A wireless network that allows children suffering from cancer to communicate and access entertainment online has been rolled out in Our Lady’s Children’s Hospital in Crumlin.

Solas, a network developed by Trinity College Dublin’s (TCD) Centre for Health Informatics, was launched this morning in the hospital. The network is available to patients in the National Children’s Cancer Unit.

The Solas project is a new departure in that it will allow secure internet connection for the first time in the children’s isolation wards outside of the hospital school environment, meaning teacher supervision is not required.

Sick children can now communicate with one another within the hospital and with their families at home via email, video conferencing and live chat over a secure internet environment. They also now have an online collaborative space where they can share experience with each other by writing stories; they can also create art and compose music with specially designed software.

The project took three years to complete and was funded by the Health Executive Authority at a cost of €300k. Sony provided laptops for the project.

“We spoke to the children and met with parents and families to see what they would like and what would suit them,” explained Paula Hicks, project manager with the Centre for Health Informatics. “A huge issue has been around security. That’s been key to anything that we develop. In terms of bringing a number of different technologies to them such as video link, SMS texting, email and live chat facility, it’s been done in a secure environment.”

She breaks the project into two components: communication and entertainment. “There’s the communication element – where they can communicate with family and friends at home from the ward – and then there’s the entertainment element – where they can actually go and compose music, create their own art, listen to audio books and access websites in a restricted environment. There are so many web resources out there that for us to go and create any of that ourselves wouldn’t have made sense so we brought it to them in a secure environment.”

Some of the children can be in isolation for four to six weeks with only two allocated visitors during that time, said Hicks, so the communication element is vital, not just for keeping in contact with their friends at school but often with their brothers and sisters. Stringent infection control policies presented another challenge for Hicks and her team.

“Infection control is huge in this particular ward, which it is in a lot of the wards, so even developing and putting in technology has to be in line with the policies of the hospital: laptops have to be easily cleaned down, for example. That’s extremely important.”

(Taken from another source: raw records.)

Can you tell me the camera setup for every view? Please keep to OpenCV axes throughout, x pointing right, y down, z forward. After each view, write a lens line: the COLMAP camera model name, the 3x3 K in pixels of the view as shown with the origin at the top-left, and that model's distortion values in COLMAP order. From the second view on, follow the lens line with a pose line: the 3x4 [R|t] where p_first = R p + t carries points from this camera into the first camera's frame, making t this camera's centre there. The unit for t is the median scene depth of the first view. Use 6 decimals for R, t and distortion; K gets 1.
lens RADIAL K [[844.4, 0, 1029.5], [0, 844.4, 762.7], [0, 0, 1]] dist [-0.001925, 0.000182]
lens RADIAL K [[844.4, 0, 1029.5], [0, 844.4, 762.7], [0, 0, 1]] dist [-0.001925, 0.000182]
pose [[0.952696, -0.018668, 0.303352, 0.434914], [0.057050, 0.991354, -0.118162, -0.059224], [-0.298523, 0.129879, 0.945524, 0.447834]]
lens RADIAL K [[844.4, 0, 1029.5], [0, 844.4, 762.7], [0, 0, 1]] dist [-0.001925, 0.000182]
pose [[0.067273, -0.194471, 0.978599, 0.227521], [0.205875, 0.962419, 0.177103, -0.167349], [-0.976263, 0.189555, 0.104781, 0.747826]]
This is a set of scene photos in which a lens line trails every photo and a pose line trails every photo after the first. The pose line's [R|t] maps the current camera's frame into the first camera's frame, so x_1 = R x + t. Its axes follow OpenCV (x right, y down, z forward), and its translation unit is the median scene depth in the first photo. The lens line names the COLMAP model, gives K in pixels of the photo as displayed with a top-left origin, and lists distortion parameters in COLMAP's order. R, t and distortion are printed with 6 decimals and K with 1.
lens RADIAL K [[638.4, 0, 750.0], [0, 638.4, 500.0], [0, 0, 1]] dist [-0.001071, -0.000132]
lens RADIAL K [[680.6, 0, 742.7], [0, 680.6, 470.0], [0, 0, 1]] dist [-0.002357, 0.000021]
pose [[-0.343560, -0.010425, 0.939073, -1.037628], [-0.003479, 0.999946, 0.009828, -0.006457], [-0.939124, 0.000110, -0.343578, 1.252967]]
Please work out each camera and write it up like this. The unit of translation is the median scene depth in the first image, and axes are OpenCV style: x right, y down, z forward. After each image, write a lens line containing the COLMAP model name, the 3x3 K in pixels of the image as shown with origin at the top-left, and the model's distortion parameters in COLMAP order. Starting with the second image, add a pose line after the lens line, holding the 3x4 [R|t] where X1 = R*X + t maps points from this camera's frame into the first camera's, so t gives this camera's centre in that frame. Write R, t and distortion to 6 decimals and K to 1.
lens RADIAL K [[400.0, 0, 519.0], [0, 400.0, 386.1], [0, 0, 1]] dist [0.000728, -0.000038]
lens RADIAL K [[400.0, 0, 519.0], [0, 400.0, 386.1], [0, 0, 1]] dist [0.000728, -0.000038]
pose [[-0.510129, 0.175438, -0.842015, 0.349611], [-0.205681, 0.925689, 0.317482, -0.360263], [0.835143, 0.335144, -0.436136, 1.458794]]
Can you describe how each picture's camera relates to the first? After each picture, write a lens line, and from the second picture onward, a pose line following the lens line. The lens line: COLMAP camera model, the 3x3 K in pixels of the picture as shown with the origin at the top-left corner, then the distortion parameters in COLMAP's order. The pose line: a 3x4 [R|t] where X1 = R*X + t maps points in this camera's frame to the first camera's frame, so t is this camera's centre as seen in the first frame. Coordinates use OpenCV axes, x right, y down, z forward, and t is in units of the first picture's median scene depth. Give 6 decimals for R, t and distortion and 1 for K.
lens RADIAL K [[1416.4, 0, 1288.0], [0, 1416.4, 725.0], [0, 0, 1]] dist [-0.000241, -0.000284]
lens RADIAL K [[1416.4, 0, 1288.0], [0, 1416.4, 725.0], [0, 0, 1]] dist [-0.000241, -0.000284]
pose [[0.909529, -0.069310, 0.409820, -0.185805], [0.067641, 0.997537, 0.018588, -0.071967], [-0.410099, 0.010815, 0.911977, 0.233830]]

The Solas system is Oracle web-based; it’s accessed from a website and the server is in TCD. “It’s important after we develop something we leave a sustainable system out there,” said Hicks.

Hicks said the project will be evaluated in time to see how rollouts could be implemented for the whole hospital and for other hospitals as well. It is the first time wireless access will be available from a ward in an Irish hospital and the initiative is being looked at by other European health authorities. The original idea came from the US, where higher levels of funding have been made available through the Starbrite Children’s Foundation for tech rollouts.

Speakers at the launch this morning included TCD Provost Dr John Hegarty; chief executive of Our Lady’s Children’s Hospital, Crumlin Michael Lyons; Professor Owen Smith, paediatric haematologist at Our Lady’s Children’s Hospital, Crumlin. The launch was hosted by RTE broadcaster Ryan Tubridy.